FICO Scores Change – Is Nothing Sacred?

By Michael Taylor of Bankers Anonymous
Date: Friday, August 8, 2014 10:32 AM EST

Far be it for me to stand in the way of progress, but did a little part of you die when you read this morning that Fair Isaac Corp will slightly alter its FICO score formula to make it easier for people to get loans? Is nothing sacred?

Decline of Western Civilization? My immediate thought was that deflated feeling I got when I heard, in 1995, that the College Board would recenter the SAT to 500, because average scores kept dropping. Ugh. How would I know whether my SAT scores are higher than my kids’ scores? We can’t even compare now. 

How will kids develop a competitive drive if they don’t know how their old man did on the SAT? I remember when not every kid would get a shiny ribbons for “participation.” Instead, we would only get the giant trophy if you WON, and pummeled your youthful opponent into abject submission. I mean, I remember when I used to walk all the way to school, uphill both ways, in a driving blizzard.

And back for lunch. And we loved it. FICO scores Anyway…back to FICO. According to the WSJ this morning, the makers of FICO will drop ‘settled’ delinquent accounts from their formula for calculating their key number used by practically every US lender in consumer credit decision-making.

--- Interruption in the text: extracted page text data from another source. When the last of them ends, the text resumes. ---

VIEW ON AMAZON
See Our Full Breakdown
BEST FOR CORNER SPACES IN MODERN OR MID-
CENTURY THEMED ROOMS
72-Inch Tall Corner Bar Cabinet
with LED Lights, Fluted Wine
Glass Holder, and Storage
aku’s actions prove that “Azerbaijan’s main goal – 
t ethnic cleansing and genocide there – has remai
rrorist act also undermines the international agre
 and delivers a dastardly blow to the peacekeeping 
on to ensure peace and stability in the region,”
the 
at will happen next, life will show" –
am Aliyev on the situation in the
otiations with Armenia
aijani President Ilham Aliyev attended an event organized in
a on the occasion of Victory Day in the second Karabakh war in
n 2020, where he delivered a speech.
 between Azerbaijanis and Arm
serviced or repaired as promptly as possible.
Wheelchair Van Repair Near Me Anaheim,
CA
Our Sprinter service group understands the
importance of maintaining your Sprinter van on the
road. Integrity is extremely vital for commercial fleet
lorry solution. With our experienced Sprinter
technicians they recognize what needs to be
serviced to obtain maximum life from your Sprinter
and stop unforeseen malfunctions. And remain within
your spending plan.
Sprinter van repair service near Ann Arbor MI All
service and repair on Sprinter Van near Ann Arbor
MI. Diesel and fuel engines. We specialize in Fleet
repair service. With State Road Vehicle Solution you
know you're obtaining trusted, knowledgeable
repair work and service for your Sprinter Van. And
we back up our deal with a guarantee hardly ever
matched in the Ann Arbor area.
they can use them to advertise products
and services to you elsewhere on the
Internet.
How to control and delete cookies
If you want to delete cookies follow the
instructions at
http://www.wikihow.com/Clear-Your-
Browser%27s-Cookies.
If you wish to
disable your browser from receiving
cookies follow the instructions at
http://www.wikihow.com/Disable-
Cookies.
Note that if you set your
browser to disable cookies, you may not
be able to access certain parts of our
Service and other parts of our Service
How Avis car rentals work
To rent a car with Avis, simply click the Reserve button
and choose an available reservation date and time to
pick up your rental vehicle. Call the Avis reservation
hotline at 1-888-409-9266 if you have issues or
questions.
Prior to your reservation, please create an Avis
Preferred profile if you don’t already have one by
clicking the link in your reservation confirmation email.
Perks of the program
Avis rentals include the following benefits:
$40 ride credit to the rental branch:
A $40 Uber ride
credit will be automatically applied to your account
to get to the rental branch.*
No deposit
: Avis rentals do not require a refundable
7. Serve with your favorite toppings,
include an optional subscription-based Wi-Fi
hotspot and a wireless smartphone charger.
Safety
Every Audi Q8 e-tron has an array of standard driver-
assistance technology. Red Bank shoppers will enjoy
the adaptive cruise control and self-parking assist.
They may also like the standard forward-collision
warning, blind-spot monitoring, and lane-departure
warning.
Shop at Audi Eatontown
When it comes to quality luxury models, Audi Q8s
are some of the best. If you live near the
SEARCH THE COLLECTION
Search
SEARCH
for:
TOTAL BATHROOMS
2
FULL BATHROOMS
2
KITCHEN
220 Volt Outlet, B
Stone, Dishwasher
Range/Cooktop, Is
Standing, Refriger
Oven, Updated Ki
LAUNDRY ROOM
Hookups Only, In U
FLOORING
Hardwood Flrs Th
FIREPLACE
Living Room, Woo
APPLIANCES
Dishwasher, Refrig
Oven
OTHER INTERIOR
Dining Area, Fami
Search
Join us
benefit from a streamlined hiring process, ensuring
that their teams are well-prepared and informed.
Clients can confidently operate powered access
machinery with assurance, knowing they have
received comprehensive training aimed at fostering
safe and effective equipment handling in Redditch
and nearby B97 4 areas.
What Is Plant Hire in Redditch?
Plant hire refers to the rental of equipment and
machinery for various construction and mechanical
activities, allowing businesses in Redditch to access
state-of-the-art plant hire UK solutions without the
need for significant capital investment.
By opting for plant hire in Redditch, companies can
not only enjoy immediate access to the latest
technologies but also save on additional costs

The result is that for people who had made late payments or let debts go to collections – but later paid or settled the accounts – the negative mark on their credit will drop off quickly. The second change in the FICO formula is to de-emphasize the negative effect of delinquent medical bills. Since FICO scores have traditionally been quite sensitive to a history of delinquent payments, the result is that millions of people could see their scores rise as a result of the formula change. Higher scores theoretically means that more people will have access to credit.

The point of the FICO score – for lenders – is to offer a snapshot of the probability of future consumer loan defaults. Fair Isaac says they studied whether the history of delinquent – but paid – accounts mattered to calculating these probabilities. Following the study, they said they could reliably drop the paid collection accounts, as well as lower the impact of medical delinquency and still maintain the same predicative power in the score. A caveat Although this change made the front page of the WSJ this morning, the real impact could be completely unrealized.